In its annual report on trends in the organic industry, the Organic Trade Association found that one of the hottest categories is beverages—fresh juices in particular.
According to the OTA’s 2018 Organic Industry Survey, organic beverage sales rose 10.5 percent last year to $5.9 billion, ranking beverages as the third-largest organic category.
“Gone are the days when beverage cases were dominated by sodas and straight juice, and quenching thirst and refreshment were the only reasons to drink a beverage,” the report said. “Now there are opportunities to introduce flavors and benefits, functionality, probiotics, enzymes, herbal materials and healthy fat.”
As interest in gut health and low-sugar content have continued to grow, they’ve helped feed these opportunities. With people learning about the human microbiome and the gut-brain connection, kombucha has remained popular, and other fermented drinks such as kefir and gut shots—like Good Belly’s probiotic drinks—have proliferated. Non-dairy milk alternatives—think almond, coconut and other blends—also gained in 2017.

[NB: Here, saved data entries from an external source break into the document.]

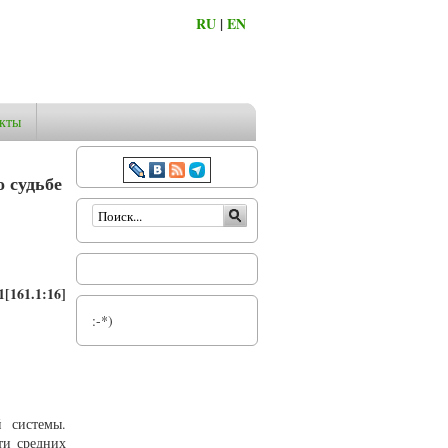
RU
|
EN
кты
 судьбе
Форма поиска
[161.1:16]
:-*)
й системы.
ти средних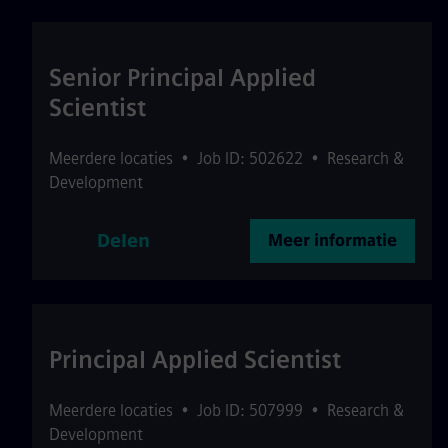
Senior Principal Applied
Scientist
Meerdere locaties
•
Job ID: 502622
•
Research &
Development
Delen
Meer informatie
Principal Applied Scientist
Meerdere locaties
•
Job ID: 507999
•
Research &
Development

And no surprise here: high-pressure processing technologies are behind much of the growth in fresh juices and drinks, even surpassing canned and bottled juice drink sales for the first time. Fresh juices and drinks reported $1.2 billion in sales in 2017, representing 24.5 percent growth and the fifth straight year of high double-digit growth. “Still, in the competitive marketplace of fresh juices, there was some attrition; Grimmway/Cal-Organic stopped making its True Organic line of fresh juices,” the report noted. Canned and bottled juice drinks, meanwhile, experienced 3.7 percent growth, which OTA described as the slowest rise this subcategory has seen since 2009.
Basically: innovative is in. Beverages continue to be an area of rapid innovation and adaptation of health trends.